The Prime Minister placed emphasis on the need to strengthen terrorism prevention and investigation measures (TPIMs), including taking legal action against suspected terrorists who have not yet committed a crime.
Defending his proposed measures in front of Parliament, Mr Cameron said: “Adhering to British values is not an option or a choice.
“It is a duty for all those who live in these islands so we will stand up for our values, we will in the end defeat this extremism and we will secure our way of life for generations to come.”
Conservative MP for Altrincham and Sale West, Graham Brady, supported the proposed plans believing something needs to be done.
“The Government must look at the most effective way of protecting the British public; this could include the removal of passports from those who can be demonstrated to have been involved with terrorist activities,” he said.

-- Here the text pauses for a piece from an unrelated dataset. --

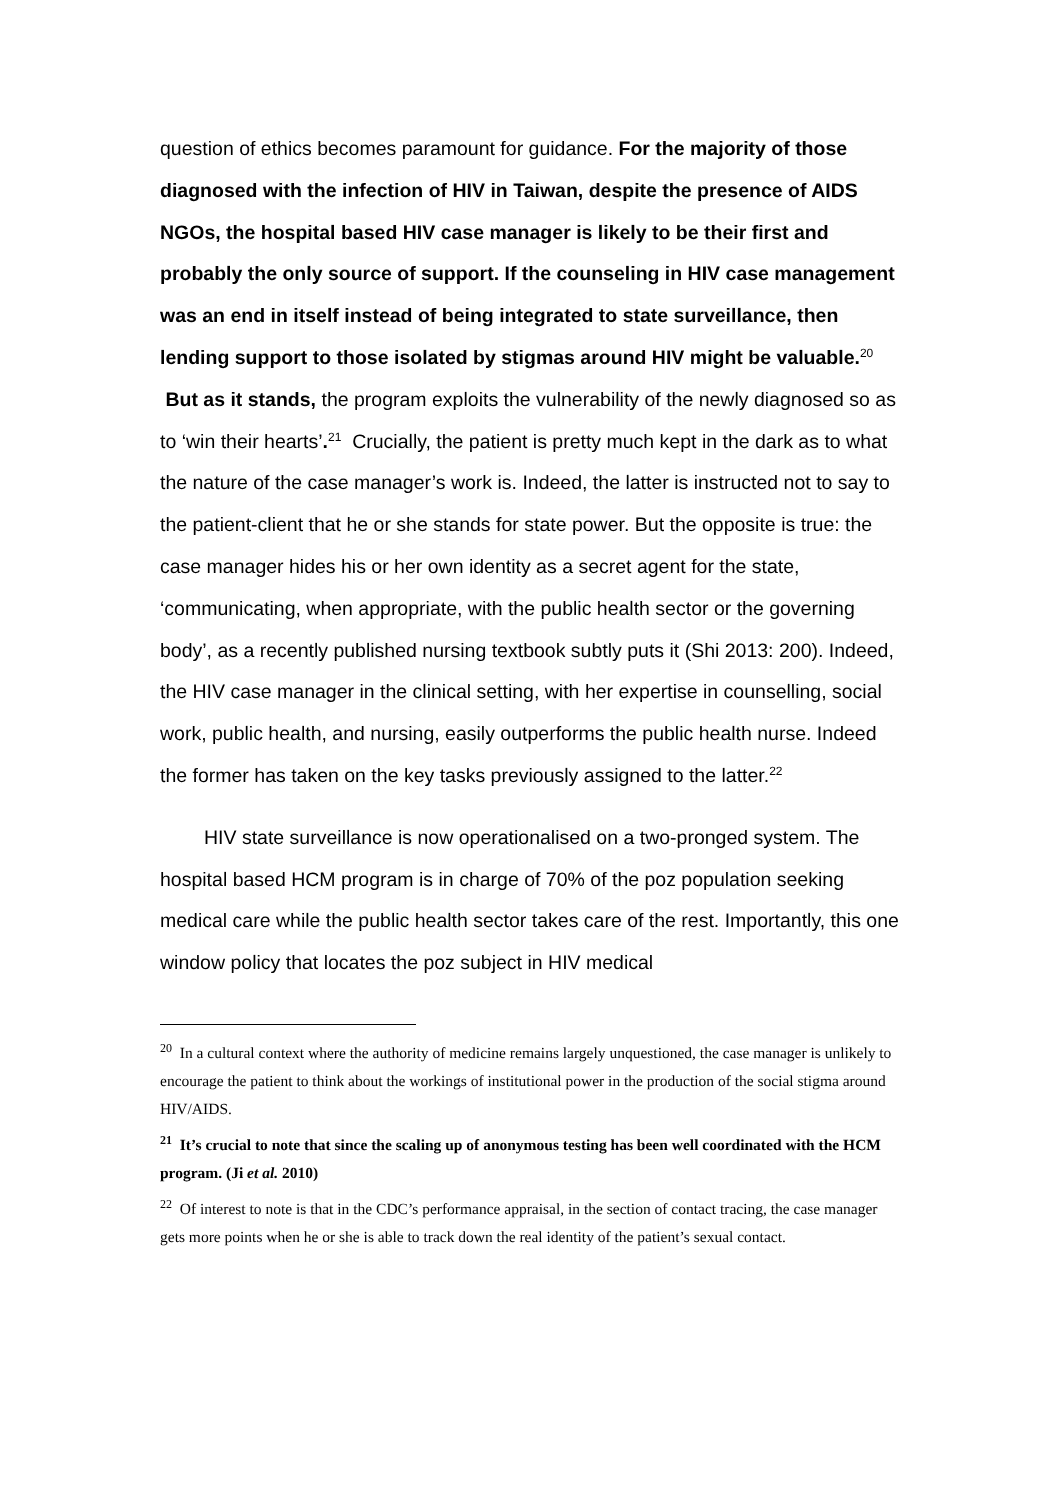question of ethics becomes paramount for guidance. For the majority of those diagnosed with the infection of HIV in Taiwan, despite the presence of AIDS NGOs, the hospital based HIV case manager is likely to be their first and probably the only source of support. If the counseling in HIV case management was an end in itself instead of being integrated to state surveillance, then lending support to those isolated by stigmas around HIV might be valuable.<sup>20</sup> But as it stands, the program exploits the vulnerability of the newly diagnosed so as to ‘win their hearts’.<sup>21</sup> Crucially, the patient is pretty much kept in the dark as to what the nature of the case manager’s work is. Indeed, the latter is instructed not to say to the patient-client that he or she stands for state power. But the opposite is true: the case manager hides his or her own identity as a secret agent for the state, ‘communicating, when appropriate, with the public health sector or the governing body’, as a recently published nursing textbook subtly puts it (Shi 2013: 200). Indeed, the HIV case manager in the clinical setting, with her expertise in counselling, social work, public health, and nursing, easily outperforms the public health nurse. Indeed the former has taken on the key tasks previously assigned to the latter.<sup>22</sup>
HIV state surveillance is now operationalised on a two-pronged system. The hospital based HCM program is in charge of 70% of the poz population seeking medical care while the public health sector takes care of the rest. Importantly, this one window policy that locates the poz subject in HIV medical
<sup>20</sup> In a cultural context where the authority of medicine remains largely unquestioned, the case manager is unlikely to encourage the patient to think about the workings of institutional power in the production of the social stigma around HIV/AIDS.
<sup>21</sup> It’s crucial to note that since the scaling up of anonymous testing has been well coordinated with the HCM program. (Ji et al. 2010)
<sup>22</sup> Of interest to note is that in the CDC’s performance appraisal, in the section of contact tracing, the case manager gets more points when he or she is able to track down the real identity of the patient’s sexual contact.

Mr Meacher is not convinced however, and has outlined his own plan for what he perceives to be the only legitimately viable course of action.
“The obvious and right solution to this limited issue within the much bigger and more demanding problem is a trial and, where proven, conviction in an open court,” he said.
Leader of the opposition and Labour party, Ed Milliband, held a contrasting view to Mr Meacher regarding the controversial control orders which were scrapped in 2011, stating in Parliament that it was a mistake for the Prime Minister to get rid of them.
The Prime Minister’s actions have been highlighted by the Labour MP as showing a clear disregard of the advice given by the independent reviewer of terrorism legislation, David Anderson, who recommended stronger ‘locational constraints’, rather than heightened prevention technique.
Mr Meacher has outlined civil rights, democracy, pluralism and the rule of law as essential British principles, maintaining that Mr Cameron’s latest anti-extremist measures clearly violate them.
He added: “Today’s extremists can soon become tomorrow’s dissidents – a grave prospect for modern Britain.”